Выйдешь на улицу – а там это слово. Приятно. Реджи с радостью умерла бы девственницей. Королева-девственница, Virgo Regina. Девственная весталка. Мисс Макдональд рассказывала, что весталок, которые «лишились половой невинности», хоронили живьем. Дать погаснуть священному огню – знак нечистоты; вот ведь зверство. Не жизнь, а невроз на неврозе. Особенно во времена, когда растопку в брикетах не продавали.
Они вместе с листа переводили кое-какие письма Плиния. «Плиния Младшего », – всегда подчеркивала мисс Макдональд, будто это смерть как важно – не запутаться в Плиниях, хотя, вообще-то, на свете небось и людей-то таких не осталось, которым не до фонаря, кто там старший, а кто младший. Которым любые Плинии не до фонаря – точка.
Но Билли готов ради нее что-то делать – приятно, даже если делает он почти сплошь противозаконные вещи. Удостоверение личности Реджи взяла – полезно, если никто не верит, что тебе шестнадцать, – а от проездного отказалась. Мало ли – вдруг это первый шаг по скользкой кривой дорожке, которая бог знает куда выведет. Билли поначалу тырил конфеты из лавки мистера Хуссейна, а гляньте на него теперь – профессиональный, можно сказать, преступник.
– Реджи, у тебя большой опыт работы с детьми? – спросила доктор Траппер на так называемом собеседовании.
– Ой, да куча. Правда. Огромная куча опыта, – ответила Реджи, улыбаясь и ободряюще кивая доктору Траппер, которой собеседования как-то не давались. – Чесслово.
Сама бы Реджи работы не нашла. Шестнадцать лет, опыта ноль, невзирая на роскошные рекомендации от мистера Хуссейна и мисс Макдональд и письмо от мамулиной подруги Триш, в котором говорилось, как хорошо Реджи управляется с детьми, – на основании того, что в обмен на чаепитие Реджи целый год вечерами по понедельникам сидела с бестолочью Грантом, старшим сыном Триш, и вдалбливала ему математику к стандартному экзамену (ну что тут скажешь? Безнадежный случай).
С годовалыми младенцами – и вообще с маленькими детьми – Реджи не сталкивалась, но где тут подводные камни?
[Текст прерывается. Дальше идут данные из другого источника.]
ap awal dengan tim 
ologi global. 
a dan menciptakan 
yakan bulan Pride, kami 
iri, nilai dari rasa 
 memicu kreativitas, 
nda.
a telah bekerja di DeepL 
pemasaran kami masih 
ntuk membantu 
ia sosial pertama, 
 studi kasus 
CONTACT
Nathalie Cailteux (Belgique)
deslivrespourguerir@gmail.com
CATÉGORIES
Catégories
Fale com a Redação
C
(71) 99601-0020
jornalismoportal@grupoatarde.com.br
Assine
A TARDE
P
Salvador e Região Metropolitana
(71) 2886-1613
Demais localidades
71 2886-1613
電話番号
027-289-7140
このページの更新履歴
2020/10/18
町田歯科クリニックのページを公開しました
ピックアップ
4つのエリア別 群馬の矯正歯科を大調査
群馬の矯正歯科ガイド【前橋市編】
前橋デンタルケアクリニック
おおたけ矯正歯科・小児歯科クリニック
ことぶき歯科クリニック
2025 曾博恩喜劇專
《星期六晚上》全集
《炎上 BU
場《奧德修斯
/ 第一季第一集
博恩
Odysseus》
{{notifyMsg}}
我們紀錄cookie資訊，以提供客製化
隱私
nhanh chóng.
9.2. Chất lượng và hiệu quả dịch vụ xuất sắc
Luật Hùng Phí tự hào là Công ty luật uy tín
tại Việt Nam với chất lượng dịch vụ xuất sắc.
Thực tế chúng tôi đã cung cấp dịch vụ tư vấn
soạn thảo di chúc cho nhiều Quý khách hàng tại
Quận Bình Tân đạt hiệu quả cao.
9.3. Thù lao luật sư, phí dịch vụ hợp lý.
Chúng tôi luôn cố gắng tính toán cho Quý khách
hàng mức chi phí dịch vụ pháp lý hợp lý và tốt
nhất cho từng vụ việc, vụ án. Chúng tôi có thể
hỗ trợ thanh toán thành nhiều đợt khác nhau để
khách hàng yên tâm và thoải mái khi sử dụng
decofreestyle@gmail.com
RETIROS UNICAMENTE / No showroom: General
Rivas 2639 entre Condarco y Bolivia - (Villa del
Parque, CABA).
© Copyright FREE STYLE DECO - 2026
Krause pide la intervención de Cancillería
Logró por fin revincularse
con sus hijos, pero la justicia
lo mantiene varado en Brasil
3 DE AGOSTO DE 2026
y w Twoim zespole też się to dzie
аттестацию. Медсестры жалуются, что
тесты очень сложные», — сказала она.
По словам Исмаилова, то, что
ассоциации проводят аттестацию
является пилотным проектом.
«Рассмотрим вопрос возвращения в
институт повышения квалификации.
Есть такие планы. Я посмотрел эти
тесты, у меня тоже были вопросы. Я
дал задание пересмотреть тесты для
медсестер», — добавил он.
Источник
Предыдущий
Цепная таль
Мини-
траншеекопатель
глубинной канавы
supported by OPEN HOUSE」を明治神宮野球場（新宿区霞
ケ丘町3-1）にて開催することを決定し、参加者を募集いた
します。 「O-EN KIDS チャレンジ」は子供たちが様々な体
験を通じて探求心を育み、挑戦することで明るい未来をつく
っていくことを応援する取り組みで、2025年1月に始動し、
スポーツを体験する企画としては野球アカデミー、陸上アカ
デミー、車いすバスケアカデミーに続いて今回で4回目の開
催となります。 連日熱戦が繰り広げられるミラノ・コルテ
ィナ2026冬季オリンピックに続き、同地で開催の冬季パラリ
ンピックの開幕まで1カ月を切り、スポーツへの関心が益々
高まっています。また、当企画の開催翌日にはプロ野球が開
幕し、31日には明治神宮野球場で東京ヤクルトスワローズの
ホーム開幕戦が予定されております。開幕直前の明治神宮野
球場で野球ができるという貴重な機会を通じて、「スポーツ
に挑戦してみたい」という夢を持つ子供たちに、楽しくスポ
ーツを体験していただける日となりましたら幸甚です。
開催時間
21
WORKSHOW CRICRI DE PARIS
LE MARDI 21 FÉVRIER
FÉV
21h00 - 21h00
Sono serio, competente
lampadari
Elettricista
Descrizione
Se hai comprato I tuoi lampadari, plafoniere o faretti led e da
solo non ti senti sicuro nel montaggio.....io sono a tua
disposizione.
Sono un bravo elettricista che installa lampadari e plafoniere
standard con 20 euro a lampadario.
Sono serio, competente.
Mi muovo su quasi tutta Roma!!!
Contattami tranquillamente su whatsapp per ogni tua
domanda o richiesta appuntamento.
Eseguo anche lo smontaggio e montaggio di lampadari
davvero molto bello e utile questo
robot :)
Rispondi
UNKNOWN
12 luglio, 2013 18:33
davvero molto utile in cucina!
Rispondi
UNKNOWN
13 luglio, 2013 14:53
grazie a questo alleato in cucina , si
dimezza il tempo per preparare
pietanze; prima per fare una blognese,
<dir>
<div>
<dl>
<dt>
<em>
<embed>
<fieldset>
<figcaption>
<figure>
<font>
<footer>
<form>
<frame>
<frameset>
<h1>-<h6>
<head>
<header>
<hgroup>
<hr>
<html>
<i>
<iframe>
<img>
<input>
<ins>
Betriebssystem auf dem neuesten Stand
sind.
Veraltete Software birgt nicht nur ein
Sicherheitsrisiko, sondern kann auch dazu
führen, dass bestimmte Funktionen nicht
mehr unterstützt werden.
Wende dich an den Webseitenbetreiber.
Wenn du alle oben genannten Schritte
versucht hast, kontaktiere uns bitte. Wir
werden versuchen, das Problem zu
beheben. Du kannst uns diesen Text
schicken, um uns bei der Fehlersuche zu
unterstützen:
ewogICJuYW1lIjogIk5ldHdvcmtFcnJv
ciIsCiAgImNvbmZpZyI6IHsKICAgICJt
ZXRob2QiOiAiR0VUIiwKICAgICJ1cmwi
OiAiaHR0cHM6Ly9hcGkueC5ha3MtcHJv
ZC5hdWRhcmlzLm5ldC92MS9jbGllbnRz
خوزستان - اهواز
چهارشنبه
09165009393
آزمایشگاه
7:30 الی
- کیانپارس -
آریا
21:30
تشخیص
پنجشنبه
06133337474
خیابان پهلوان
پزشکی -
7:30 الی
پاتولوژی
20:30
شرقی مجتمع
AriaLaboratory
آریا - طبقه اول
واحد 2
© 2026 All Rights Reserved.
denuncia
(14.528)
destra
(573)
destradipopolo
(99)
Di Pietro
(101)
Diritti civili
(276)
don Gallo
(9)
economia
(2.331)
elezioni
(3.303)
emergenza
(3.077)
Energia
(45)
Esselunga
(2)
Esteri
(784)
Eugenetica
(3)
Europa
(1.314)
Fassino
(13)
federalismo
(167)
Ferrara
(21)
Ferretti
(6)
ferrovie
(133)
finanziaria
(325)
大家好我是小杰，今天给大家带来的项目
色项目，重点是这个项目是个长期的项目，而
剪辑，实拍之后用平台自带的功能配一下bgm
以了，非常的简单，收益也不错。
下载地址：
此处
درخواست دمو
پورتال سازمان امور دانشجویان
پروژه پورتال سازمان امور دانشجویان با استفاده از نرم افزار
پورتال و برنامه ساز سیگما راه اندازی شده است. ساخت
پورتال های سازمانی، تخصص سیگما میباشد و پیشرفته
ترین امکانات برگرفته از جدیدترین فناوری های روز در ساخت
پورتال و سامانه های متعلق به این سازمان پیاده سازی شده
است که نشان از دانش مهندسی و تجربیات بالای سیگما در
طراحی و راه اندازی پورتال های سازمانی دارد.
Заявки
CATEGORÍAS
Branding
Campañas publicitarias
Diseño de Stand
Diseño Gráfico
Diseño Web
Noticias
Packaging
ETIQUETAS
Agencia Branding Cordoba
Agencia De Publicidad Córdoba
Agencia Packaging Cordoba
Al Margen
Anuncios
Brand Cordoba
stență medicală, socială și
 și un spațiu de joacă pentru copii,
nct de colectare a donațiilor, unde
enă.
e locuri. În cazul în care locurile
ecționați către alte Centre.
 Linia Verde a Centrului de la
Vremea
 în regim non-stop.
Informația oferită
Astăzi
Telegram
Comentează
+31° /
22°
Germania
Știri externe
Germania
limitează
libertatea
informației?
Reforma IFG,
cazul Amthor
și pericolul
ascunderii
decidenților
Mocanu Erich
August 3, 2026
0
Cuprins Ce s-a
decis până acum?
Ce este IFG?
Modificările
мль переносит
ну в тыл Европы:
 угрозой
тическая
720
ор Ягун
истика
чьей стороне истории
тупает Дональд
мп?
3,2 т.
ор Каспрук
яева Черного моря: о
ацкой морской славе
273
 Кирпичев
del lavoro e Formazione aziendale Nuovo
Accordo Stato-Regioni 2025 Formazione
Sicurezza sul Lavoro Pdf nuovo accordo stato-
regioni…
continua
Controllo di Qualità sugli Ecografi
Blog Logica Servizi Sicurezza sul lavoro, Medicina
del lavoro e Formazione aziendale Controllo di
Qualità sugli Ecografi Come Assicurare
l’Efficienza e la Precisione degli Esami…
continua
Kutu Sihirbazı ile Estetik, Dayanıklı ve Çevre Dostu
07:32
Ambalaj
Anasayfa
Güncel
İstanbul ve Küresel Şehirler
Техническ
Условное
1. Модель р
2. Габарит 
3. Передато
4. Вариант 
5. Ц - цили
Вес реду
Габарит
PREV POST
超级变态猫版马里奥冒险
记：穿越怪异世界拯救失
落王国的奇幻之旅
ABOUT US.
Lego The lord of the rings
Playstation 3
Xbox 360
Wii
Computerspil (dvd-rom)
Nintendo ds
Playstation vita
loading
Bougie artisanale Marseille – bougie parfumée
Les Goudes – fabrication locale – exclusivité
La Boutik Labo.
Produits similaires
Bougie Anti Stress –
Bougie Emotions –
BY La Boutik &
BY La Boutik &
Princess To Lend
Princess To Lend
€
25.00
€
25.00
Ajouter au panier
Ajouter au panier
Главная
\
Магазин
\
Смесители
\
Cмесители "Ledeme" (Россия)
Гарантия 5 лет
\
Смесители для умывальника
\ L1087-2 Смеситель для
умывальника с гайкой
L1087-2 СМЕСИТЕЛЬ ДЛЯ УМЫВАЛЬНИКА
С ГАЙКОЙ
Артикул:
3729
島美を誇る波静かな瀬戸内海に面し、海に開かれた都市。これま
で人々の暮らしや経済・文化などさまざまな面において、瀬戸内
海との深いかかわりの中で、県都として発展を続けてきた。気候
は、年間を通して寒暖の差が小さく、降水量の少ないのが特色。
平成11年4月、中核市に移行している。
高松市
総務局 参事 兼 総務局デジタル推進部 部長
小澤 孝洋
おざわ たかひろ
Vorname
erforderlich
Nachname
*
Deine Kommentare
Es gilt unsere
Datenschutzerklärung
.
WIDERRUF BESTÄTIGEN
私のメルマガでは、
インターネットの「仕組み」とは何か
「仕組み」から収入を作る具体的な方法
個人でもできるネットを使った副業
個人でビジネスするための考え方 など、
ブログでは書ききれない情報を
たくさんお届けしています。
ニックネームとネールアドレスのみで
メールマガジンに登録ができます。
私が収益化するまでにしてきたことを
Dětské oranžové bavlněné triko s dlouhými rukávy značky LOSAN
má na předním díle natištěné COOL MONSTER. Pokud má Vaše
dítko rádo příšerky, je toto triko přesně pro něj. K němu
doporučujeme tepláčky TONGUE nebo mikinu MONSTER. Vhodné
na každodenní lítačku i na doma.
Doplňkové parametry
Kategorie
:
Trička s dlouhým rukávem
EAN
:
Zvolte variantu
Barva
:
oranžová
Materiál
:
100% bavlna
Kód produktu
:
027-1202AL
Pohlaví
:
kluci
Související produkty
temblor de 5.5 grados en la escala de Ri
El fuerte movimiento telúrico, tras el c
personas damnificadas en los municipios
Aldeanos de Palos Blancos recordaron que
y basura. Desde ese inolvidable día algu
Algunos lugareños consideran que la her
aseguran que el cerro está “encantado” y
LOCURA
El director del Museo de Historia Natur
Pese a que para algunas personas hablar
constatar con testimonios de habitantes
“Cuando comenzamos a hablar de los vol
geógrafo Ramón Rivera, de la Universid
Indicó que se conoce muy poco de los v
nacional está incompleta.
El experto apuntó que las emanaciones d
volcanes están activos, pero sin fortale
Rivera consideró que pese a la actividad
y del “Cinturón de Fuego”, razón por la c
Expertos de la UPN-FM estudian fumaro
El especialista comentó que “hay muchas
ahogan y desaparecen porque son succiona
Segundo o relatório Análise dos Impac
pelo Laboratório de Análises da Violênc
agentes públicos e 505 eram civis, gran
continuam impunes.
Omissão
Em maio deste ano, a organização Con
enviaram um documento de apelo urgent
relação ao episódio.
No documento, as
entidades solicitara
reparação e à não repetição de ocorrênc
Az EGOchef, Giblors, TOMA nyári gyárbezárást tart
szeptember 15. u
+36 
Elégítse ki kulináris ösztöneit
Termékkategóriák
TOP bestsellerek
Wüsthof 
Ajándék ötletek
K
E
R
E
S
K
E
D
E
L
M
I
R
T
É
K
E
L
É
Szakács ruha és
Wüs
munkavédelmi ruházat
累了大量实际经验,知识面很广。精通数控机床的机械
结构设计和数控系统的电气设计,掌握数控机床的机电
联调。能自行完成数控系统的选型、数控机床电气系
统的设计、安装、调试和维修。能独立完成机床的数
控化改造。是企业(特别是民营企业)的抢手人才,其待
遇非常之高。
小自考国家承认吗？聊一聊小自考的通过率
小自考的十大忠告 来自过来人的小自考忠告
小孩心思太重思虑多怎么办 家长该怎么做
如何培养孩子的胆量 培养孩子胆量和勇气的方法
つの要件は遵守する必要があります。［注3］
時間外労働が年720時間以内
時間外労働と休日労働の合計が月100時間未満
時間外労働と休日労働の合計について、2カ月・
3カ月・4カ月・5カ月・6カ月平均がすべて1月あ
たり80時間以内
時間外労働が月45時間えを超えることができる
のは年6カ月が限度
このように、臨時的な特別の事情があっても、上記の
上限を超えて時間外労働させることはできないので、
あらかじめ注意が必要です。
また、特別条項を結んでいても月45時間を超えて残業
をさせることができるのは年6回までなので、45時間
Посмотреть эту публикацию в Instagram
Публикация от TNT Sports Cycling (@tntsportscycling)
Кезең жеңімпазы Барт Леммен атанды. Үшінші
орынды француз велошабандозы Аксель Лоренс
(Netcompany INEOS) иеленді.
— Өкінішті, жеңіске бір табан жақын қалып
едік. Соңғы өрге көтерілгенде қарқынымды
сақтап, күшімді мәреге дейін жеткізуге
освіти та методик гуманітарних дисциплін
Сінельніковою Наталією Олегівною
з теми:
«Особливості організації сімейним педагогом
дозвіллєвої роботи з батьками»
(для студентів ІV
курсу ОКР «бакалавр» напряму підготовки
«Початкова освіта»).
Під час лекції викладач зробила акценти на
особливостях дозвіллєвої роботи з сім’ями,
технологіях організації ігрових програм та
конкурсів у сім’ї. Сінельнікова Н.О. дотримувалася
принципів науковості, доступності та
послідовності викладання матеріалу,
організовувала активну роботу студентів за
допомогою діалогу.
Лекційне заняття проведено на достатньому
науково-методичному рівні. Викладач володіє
Младенцы маленькие, беспомощные, растерянные, и все это Реджи с легкостью примеряла на себя. И сама она была ребенком не так уж давно, хоть гадалка и сказала, что у Реджи «старая душа». Тело ребенка, душа старухи. До времени состарилась. Не то чтобы Реджи верила в гадалок. Та, что рассказала ей про старую душу, жила в новом кирпичном доме окнами на Пентландские холмы и звалась Сандрой. Реджи познакомилась с ней на девичнике одной мамулиной подруги, которая в очередной раз, к несчастью своему, собралась замуж, – Реджи, по обыкновению, тоже туда потащилась, невесте удачу принести. Вот что бывает, когда своих друзей нет, – вся светская жизнь состоит из походов к гадалкам, в залы бинго и на концерты Дэниэла О'Доннелла[11] («Передайте Реджи „Забаву“ – да вон же, драже в шоколаде»). Неудивительно, что душа у нее стара. Мамули больше нет, а ее подруги всё звонят: «Мы в Глазго за покупками, хочешь с нами?» или «Пойдешь на „Братьев по крови“ в „Плейхаус“?»[12] Нет, нет и нет. Кончена забава, все были духи.[13] Ха!
Ничего неземного в гадалке Сандре не обнаружилось. Помощник юриста, пухлая, за пятьдесят, в розовом кардигане, шаль на шее заколота брошью с коралловой камеей. Вся парфюмерия в ванной – «Гардения» из «Крэбтри и Ивлина»,[14] все флаконы выстроились ровно в дюйме от края, как на витрине.